La Cruz de Ser Gringo

AutorDavid Lida

La noche que invadimos Iraq, estuve en una cantina en la Colonia Roma. Al ver los primeros estallidos del bombardeo, tuve una sensación de vacío en las tripas, a pesar de los varios tequilas que traía encima. Era la misma emoción que siento al levantarme de un juego de póquer después de haber perdido una cantidad exorbitante de dinero -aunque, esta vez, multiplicado por mil: se llama pérdida.

Hasta el último minuto tuve la esperanza (muy ingenua, lo admito) de que Bush fuera simplemente un tonto hijo de papi, y no un ser extraviado en la dimensión desconocida entre ser vaquero y fascista. Tuve el sueño de que iba a conseguir la forma diplomática de llegar a un acuerdo con sus supuestos homólogos europeos para detener la invasión. Luego los investigadores de la ONU continuarían su tarea, buscando las escurridizas armas de destrucción masiva en Iraq. Ahora sabemos que no existieron. Y como me dijo una amiga días después de la invasión: "No llevas cientos de buques de guerra a las orillas de un país si no vas a invadirlo".

El lector astuto nota ya que dije "invadimos" Iraq, y no invadieron.

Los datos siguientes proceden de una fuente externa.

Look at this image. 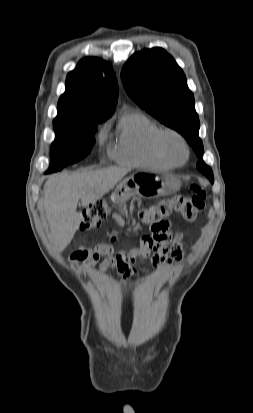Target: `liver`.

En el sentido más estricto de la palabra, confieso que no tenía nada que ver. En los meses anteriores a la invasión, solía tomar mis copas de la misma manera pacífica, igual que aquella noche. No formo parte de ningún ejército, no planeo estrategia alguna, no conozco a nadie involucrado en la guerra, ni he escrito una carta expresando una opinión a algún político. Dije "invadimos" por ser gringo. En las semanas posteriores de la invasión, mis amigos mexicanos me hicieron entender que -aunque no me diera cuenta- tenía mucho que ver. Insistían en que yo era algún tipo de vocero del gobierno del país del que traigo pasaporte.

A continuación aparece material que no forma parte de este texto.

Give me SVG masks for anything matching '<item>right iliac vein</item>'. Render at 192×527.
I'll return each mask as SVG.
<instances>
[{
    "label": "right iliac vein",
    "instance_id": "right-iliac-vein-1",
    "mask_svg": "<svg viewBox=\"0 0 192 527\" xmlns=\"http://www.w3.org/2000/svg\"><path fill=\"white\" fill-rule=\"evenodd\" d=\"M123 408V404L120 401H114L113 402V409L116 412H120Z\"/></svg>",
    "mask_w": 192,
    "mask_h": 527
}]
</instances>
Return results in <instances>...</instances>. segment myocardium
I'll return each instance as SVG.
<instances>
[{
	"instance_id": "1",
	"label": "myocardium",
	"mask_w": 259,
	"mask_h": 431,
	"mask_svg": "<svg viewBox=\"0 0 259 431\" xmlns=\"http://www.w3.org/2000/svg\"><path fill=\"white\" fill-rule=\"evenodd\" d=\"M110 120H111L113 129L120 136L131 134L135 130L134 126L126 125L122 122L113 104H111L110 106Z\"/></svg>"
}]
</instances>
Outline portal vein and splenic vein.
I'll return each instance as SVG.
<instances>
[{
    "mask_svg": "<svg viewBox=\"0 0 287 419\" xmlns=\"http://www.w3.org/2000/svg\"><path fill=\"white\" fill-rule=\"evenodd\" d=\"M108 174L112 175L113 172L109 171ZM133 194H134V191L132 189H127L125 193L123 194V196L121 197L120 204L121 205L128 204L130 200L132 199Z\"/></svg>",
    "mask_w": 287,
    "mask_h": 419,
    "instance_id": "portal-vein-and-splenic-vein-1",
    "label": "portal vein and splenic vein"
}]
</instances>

Igual que después del 11 de septiembre -cuando me preguntaron: ¿qué está pasando?, ¿qué va a pasar? (preguntas de cuyas respuestas no tenía la menor idea)-, me hablaron de una manera semejante después del bombardeo: ¿Qué está haciendo Bush? ¿Quién se cree? ¿Está loco? Era como si creyeran que George W. Bush me hablaba todas las mañanas después del café, pidiendo consejos. No parecía tener la menor importancia el que yo nunca haya conocido a Bush. No repararon en que los consejeros del presidente vinieran de las compañías petroleras, de las Fuerzas Armadas, de los grupos de extrema derecha, de los cristianos militantes- y no de las cantinas de la Colonia Roma. Aparentemente no se les hizo inverosímil imaginar a Bush preguntándose: ¿qué...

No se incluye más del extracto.